The ACCC took legal action after concerns were raised by the Central Australian Aboriginal Legal Aid Service on behalf of clients who had received debt collection notices making the misleading representations.

The representations found to be misleading and deceptive were that:

  • the video store was entitled to recover a specified amount in solicitor's costs in addition to the claimed debt despite having no necessary entitlement to recover such a cost;
  • the customer would incur additional costs associated with any legal action, when in reality:
    • if unsuccessful the video store could not recover legal costs;
    • if successful a Court would not order that legal costs relating to the recovery of a small debt be paid unless there were special circumstances; and
    • there are state laws that could limit the amount of legal costs that could be awarded by the court in actions for small debts; 
  • one of the notices was similar in format to a document that had been, or was able to be, filed in a court when the document had not or was not able to be filed in a Court;
  • judgment could be made without a formal court order unless the debt was paid in full or the proceeding was successfully defended, when a judgment cannot be entered without legal proceedings being instituted and without an order being obtained from a Court;
  • Goddard Elliott could enforce any judgment by itself, including by way of a warrant, or a garnishee order, or an attachment of earnings order, when in reality, the video store would need to win the case, apply for an order for payment and then the court must grant an order to enforce judgment.

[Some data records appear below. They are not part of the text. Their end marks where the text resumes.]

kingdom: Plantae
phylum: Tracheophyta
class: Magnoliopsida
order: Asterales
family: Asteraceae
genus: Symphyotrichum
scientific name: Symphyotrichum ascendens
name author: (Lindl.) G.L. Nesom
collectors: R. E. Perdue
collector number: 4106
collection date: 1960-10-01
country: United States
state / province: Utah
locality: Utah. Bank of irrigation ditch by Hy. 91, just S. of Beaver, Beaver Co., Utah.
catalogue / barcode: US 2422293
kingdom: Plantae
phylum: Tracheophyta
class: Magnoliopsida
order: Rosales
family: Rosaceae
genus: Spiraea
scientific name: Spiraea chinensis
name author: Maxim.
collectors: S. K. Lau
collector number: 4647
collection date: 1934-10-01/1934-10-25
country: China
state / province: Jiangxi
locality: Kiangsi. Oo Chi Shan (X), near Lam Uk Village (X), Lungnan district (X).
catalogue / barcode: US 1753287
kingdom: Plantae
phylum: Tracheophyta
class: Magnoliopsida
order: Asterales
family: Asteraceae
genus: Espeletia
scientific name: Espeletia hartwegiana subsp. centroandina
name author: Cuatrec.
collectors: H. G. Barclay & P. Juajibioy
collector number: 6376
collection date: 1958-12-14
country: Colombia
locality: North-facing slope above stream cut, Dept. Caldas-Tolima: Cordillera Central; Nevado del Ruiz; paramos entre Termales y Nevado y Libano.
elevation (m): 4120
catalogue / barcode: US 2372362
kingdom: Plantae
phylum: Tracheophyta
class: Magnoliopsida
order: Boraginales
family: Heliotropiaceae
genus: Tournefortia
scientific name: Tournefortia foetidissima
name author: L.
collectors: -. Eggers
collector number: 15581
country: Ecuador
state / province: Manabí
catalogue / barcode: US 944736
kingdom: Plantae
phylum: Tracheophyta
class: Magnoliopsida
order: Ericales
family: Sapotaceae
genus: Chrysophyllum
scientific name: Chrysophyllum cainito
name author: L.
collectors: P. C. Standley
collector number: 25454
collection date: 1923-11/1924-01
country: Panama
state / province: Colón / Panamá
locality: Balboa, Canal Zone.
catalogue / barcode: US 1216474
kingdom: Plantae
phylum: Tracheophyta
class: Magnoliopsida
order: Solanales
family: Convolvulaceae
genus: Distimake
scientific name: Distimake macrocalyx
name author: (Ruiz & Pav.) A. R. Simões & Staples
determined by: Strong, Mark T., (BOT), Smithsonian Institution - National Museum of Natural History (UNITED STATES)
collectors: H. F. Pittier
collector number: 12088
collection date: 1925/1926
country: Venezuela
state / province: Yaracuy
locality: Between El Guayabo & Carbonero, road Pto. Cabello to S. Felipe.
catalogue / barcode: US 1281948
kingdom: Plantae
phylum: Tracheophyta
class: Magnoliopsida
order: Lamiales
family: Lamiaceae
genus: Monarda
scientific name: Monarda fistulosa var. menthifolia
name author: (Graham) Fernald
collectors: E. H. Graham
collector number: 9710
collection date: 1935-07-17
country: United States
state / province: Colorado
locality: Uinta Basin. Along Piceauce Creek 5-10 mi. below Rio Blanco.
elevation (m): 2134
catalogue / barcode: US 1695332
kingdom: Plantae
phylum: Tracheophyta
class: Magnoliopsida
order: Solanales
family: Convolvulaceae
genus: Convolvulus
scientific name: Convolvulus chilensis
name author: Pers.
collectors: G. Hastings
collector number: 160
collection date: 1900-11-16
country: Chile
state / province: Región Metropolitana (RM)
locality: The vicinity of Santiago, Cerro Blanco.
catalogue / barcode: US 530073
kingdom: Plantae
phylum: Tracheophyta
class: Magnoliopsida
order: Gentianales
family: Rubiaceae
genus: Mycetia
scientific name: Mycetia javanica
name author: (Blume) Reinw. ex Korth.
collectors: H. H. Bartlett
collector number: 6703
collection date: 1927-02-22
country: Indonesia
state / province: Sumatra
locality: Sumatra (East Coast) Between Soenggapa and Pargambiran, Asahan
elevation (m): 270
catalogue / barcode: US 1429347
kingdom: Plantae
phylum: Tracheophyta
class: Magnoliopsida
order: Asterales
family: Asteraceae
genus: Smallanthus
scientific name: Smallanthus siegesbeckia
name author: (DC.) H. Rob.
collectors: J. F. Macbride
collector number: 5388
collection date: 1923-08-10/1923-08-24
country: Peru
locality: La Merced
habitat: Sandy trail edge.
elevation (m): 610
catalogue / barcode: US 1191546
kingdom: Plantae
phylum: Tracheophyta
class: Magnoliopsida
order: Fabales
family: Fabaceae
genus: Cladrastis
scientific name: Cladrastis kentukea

 The Court also made an order that its findings may be used as prima facie evidence in any later proceedings for damages or compensation orders.

By consent of the parties, the Federal Court has ordered Ms Sampson to:

  • stop making the misleading representations;
  • publish corrective notices in a number of national newspapers and industry publications;
  • ensure herself, and Goddard Elliott staff, undertake trade practices compliance training; and
  • contribute $30,000 towards the ACCC's court costs.